▶ _About this task_:
All entries need to be written out again exactly, without their pictures.

▶ _Data shown_:
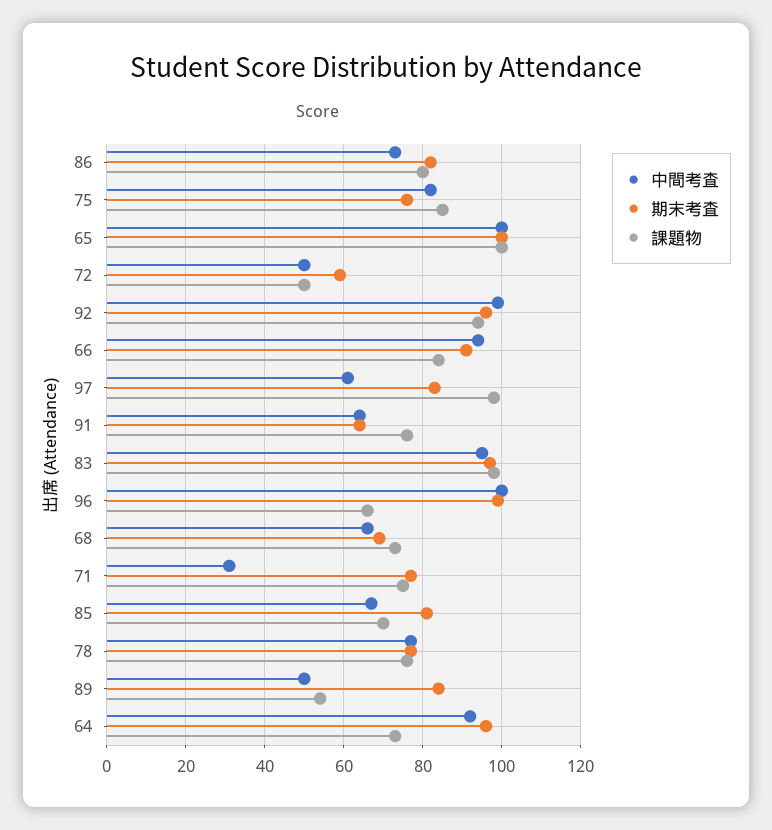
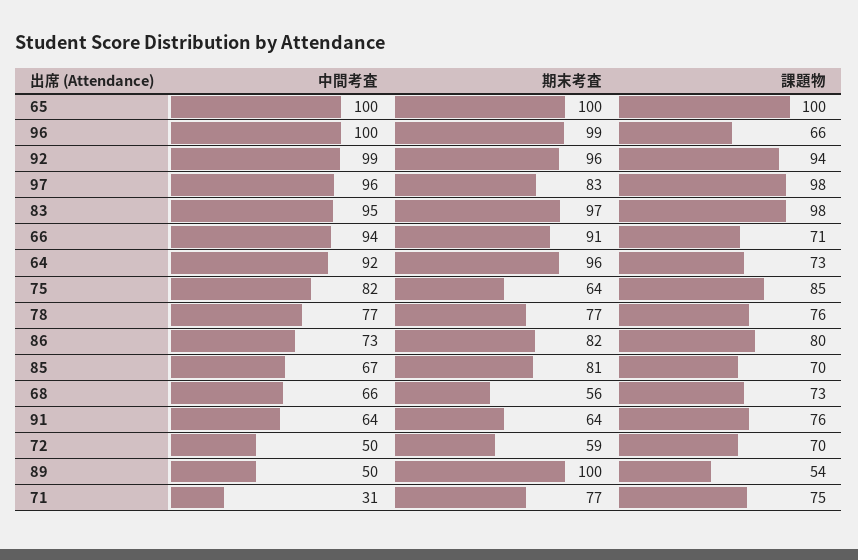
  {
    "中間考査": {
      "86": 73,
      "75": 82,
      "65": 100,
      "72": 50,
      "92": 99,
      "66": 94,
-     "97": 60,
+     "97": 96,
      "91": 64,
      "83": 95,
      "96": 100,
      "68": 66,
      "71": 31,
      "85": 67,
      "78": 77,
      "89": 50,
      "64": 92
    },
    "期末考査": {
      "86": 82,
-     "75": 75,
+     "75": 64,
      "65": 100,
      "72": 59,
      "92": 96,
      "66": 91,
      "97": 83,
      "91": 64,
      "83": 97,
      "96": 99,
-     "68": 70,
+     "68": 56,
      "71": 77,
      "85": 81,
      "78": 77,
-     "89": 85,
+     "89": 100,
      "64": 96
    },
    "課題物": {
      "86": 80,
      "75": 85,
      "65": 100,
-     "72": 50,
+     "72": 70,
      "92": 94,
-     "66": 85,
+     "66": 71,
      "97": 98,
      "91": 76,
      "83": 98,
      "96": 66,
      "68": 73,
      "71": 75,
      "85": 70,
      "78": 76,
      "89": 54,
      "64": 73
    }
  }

▶ _Response for this exercise_:
  {
    "中間考査": {
      "86": 73,
      "75": 82,
      "65": 100,
      "72": 50,
      "92": 99,
      "66": 94,
-     "97": 60,
+     "97": 96,
      "91": 64,
      "83": 95,
      "96": 100,
      "68": 66,
      "71": 31,
      "85": 67,
      "78": 77,
      "89": 50,
      "64": 92
    },
    "期末考査": {
      "86": 82,
-     "75": 75,
+     "75": 64,
      "65": 100,
      "72": 59,
      "92": 96,
      "66": 91,
      "97": 83,
      "91": 64,
      "83": 97,
      "96": 99,
-     "68": 70,
+     "68": 56,
      "71": 77,
      "85": 81,
      "78": 77,
-     "89": 85,
+     "89": 100,
      "64": 96
    },
    "課題物": {
      "86": 80,
      "75": 85,
      "65": 100,
-     "72": 50,
+     "72": 70,
      "92": 94,
-     "66": 85,
+     "66": 71,
      "97": 98,
      "91": 76,
      "83": 98,
      "96": 66,
      "68": 73,
      "71": 75,
      "85": 70,
      "78": 76,
      "89": 54,
      "64": 73
    }
  }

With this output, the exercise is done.